Assuming a pKa of 9.2 for the zwitterionic G. (= pKa of the NH3-group of zwitterionic methionine in water), we can determine a free-energy difference of + 53.1 kJ/mol for this deprotonation process at standard conditions (pH = 1). Using the thermodynamic cycle of Scheme 3, the standard free-energy change for the deprotonation of SN.+ can be determined. It is + 39.7 kJ/mol for the DFT approach and + 44.7 kJ/mol for the QM/MM approach. These values translate into the pKa values given in Scheme 3.

The conformational dynamics of deprotonated SN.+ was studied by monitoring the axial and equatorial positions of the carboxy and methyl group during umbrella-sampled MD simulation at reaction coordinate of 0.8 (= local minimum that corresponds to deprotonated SN.+).
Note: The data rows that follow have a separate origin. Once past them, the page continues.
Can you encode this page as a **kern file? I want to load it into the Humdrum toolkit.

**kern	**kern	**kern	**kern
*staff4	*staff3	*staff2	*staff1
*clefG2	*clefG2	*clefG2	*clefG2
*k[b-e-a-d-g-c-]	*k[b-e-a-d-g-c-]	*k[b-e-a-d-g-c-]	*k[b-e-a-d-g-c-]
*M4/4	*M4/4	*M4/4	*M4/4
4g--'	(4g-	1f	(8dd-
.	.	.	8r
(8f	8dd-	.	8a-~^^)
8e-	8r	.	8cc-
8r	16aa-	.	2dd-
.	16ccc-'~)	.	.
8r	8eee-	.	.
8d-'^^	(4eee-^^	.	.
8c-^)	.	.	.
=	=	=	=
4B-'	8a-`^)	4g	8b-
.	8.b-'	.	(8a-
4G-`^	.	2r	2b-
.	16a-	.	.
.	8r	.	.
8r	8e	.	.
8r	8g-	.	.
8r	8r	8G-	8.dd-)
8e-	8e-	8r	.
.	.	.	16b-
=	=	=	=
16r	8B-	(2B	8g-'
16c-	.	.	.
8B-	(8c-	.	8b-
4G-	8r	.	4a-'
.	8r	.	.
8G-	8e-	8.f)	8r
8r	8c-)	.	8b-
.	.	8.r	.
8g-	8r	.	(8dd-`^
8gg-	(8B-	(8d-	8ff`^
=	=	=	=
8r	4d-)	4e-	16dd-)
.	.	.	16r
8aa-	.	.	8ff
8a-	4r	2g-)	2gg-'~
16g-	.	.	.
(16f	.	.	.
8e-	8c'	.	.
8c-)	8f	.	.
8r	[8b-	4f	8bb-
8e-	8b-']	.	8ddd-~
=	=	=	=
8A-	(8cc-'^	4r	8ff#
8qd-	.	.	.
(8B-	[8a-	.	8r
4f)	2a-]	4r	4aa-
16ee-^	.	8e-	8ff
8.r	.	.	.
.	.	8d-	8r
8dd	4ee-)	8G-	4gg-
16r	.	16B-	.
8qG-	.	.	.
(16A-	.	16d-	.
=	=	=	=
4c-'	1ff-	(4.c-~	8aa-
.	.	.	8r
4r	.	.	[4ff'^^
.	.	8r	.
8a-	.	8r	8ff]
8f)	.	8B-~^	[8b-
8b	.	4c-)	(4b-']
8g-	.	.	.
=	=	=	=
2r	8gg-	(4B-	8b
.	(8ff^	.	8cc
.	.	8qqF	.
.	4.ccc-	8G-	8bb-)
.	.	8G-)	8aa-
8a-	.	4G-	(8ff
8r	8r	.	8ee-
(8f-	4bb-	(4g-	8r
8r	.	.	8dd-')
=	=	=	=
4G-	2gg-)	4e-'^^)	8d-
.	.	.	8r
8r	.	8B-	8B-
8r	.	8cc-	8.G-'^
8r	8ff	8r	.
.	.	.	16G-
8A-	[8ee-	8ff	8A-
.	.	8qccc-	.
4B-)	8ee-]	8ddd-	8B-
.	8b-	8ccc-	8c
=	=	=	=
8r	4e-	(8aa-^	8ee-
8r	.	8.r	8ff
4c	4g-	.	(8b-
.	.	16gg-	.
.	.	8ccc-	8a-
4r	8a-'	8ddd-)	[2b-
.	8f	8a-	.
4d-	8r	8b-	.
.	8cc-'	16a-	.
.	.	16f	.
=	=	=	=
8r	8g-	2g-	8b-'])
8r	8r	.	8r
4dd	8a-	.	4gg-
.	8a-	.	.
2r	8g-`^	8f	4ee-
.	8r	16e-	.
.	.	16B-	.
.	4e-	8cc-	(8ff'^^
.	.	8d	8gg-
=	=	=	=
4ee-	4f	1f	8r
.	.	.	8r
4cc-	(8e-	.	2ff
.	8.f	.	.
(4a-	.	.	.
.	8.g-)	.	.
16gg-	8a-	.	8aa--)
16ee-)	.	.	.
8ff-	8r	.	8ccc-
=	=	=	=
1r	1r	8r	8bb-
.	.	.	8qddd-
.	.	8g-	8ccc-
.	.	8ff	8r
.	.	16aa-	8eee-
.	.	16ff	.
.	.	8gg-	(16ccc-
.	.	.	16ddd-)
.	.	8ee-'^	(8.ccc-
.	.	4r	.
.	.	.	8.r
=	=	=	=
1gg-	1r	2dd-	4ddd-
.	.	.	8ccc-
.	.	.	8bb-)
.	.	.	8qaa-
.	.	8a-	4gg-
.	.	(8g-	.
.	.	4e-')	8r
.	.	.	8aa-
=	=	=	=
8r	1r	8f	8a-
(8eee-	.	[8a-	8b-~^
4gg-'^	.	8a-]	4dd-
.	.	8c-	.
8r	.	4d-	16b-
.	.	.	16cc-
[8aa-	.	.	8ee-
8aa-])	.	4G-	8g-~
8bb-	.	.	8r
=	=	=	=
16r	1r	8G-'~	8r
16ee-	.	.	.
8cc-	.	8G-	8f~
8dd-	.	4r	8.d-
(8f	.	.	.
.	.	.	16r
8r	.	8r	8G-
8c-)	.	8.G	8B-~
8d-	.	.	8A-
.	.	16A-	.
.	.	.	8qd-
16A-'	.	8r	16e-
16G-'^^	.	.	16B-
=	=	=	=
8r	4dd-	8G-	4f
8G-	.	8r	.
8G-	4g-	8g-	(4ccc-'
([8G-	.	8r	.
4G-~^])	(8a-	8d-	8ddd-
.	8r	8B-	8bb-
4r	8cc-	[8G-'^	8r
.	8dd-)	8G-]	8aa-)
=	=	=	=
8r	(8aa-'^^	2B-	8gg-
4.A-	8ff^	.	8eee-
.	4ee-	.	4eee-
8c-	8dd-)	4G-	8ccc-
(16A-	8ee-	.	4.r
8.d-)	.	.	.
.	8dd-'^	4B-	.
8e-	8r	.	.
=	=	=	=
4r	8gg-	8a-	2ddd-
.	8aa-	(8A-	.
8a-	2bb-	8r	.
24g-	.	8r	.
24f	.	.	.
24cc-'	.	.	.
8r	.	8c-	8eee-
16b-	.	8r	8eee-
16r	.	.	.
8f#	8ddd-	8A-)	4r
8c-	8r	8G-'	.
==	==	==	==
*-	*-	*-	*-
Details of the DFT approach: we first performed a conformational search using the MMFP94-force field. Located conformations were then optimized at the UB3LYP/6-31G* level with the implicit solvation model C-PCM [58]. Localization of minima was verified by normal mode calculations. This led to 4 conformers for deprotonated SN.+ and 16 conformers for zwitterionic radical G.. The relative free energy between these two species were determined by Boltzmann-averaging of the UB3LYP/6-311+G(2df,2p) single-point energies of the 4/16 conformers. Including vibrational contributions from the normal mode calculations did not significantly alter the free-energy difference. Accordingly, the H-transfer (deprotonated SN.+ → zwitterionic G.) relates to a free-energy change of − 13.4 kJ/mol. All calculations were carried out with Spartan 20 [62].

Details of the QM/MM approach: third-order SCCDFTB was carried out with a damping exponent of 4.0 for H-interactions and the parameter set 3OB:nmod-1-2 with re-optimized parameters for N(sp3)–H interactions [63]. The potential of mean force for the H-transfer from deprotonated SN.+ to zwitterionic G. was determined by umbrella sampling [64] using the relative position of the modified center of excess charge (Eq. 11 of Ref. [65]) as reaction coordinate. To define the excess charge, we used the heteroatoms C(γ) and N and the hydrogens connected to these atoms and the parameters rsw=1.15 and dsw=0.045. For the umbrella sampling, 19 MD simulations at equally spaced values of the reaction coordinate (from − 0.9 to 0.9) were performed; the system was kept near the desired value of the reaction coordinate with a harmonic restraining potential and a force constant of 1600 kJ/mol. All covalent bonds (except those involving the transferred hydrogen) were very slightly restrained to avoid decarboxylation (see Sect. 2) or other undesired transformations during the unphysical H-transfer process. The average restraining energy is less than 0.1 kJ/mol at the end states of the H-transfer. The simulations were carried out at constant pressure (1 atm) and temperature (303.15 K) using Particle mesh Ewald summation for long range electrostatic interactions. The time step was 0.5 fs, and the length of each simulation was 500 ps. The first 100 ps served for equilibration and are not considered for the calculation of the PMF. All simulations were carried out with the program CHARMM (c43b2) using default settings for the aforementioned simulation model [66]. PMF profiles were calculated with Alan Grossfield’s code of WHAM [67]. Accordingly, a free-energy change of − 8.4 ∓ 1.0 kJ/mol relates to the H-transfer from deprotonated SN.+ to zwitterionic G.. Error bars correspond to the standard error of the mean when averaging over four blocks of data; each block contains 19 × 100 ps of simulation data. The pKa-value of 1.+ was calculated as follows: pKa(1.+) = [2.3RT pKa(Z) + ΔG]/2.3RT where pKa(Z) is the pKa-value of zwitterionic methionine (=9.2) and ΔG is the free-energy change for the proton transfer (−13.4 kJ/mol with DFT or −8.4 kJ/mol with QM/MM).